▶ [Work to be completed]: Below are the records; give again exactly the line with "TABLE 4 | Description", the line with "Figure 2. Heating", and each line that lies between them, and nothing besides.

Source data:
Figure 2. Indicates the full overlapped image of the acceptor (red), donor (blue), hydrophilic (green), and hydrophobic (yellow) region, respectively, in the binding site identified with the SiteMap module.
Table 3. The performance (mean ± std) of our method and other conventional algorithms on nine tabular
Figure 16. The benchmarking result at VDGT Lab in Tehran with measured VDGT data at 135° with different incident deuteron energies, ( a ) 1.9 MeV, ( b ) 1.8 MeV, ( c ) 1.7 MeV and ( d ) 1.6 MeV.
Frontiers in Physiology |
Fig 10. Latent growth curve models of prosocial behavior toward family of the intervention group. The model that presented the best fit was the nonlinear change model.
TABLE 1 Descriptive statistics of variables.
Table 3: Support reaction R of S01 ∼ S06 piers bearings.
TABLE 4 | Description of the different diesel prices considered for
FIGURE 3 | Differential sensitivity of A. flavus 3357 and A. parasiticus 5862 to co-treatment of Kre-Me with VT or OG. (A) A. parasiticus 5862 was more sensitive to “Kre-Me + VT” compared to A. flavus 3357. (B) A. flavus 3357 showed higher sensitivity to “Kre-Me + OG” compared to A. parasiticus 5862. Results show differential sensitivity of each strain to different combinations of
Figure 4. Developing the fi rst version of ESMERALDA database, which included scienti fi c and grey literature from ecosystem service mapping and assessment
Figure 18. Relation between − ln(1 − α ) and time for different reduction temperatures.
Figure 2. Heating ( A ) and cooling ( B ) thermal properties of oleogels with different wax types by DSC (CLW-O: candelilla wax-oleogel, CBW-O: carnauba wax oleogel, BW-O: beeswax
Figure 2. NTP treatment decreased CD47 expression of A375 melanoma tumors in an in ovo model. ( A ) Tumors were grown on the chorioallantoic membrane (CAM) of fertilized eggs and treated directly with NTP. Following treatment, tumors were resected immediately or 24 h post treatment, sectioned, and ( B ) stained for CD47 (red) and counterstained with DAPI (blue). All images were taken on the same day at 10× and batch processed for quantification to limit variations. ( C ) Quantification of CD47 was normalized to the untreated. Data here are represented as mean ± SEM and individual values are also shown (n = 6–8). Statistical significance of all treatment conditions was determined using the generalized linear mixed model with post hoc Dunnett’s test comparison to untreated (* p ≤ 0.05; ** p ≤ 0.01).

▶ [Answer box]:
TABLE 4 | Description of the different diesel prices considered for
FIGURE 3 | Differential sensitivity of A. flavus 3357 and A. parasiticus 5862 to co-treatment of Kre-Me with VT or OG. (A) A. parasiticus 5862 was more sensitive to “Kre-Me + VT” compared to A. flavus 3357. (B) A. flavus 3357 showed higher sensitivity to “Kre-Me + OG” compared to A. parasiticus 5862. Results show differential sensitivity of each strain to different combinations of
Figure 4. Developing the fi rst version of ESMERALDA database, which included scienti fi c and grey literature from ecosystem service mapping and assessment
Figure 18. Relation between − ln(1 − α ) and time for different reduction temperatures.
Figure 2. Heating ( A ) and cooling ( B ) thermal properties of oleogels with different wax types by DSC (CLW-O: candelilla wax-oleogel, CBW-O: carnauba wax oleogel, BW-O: beeswax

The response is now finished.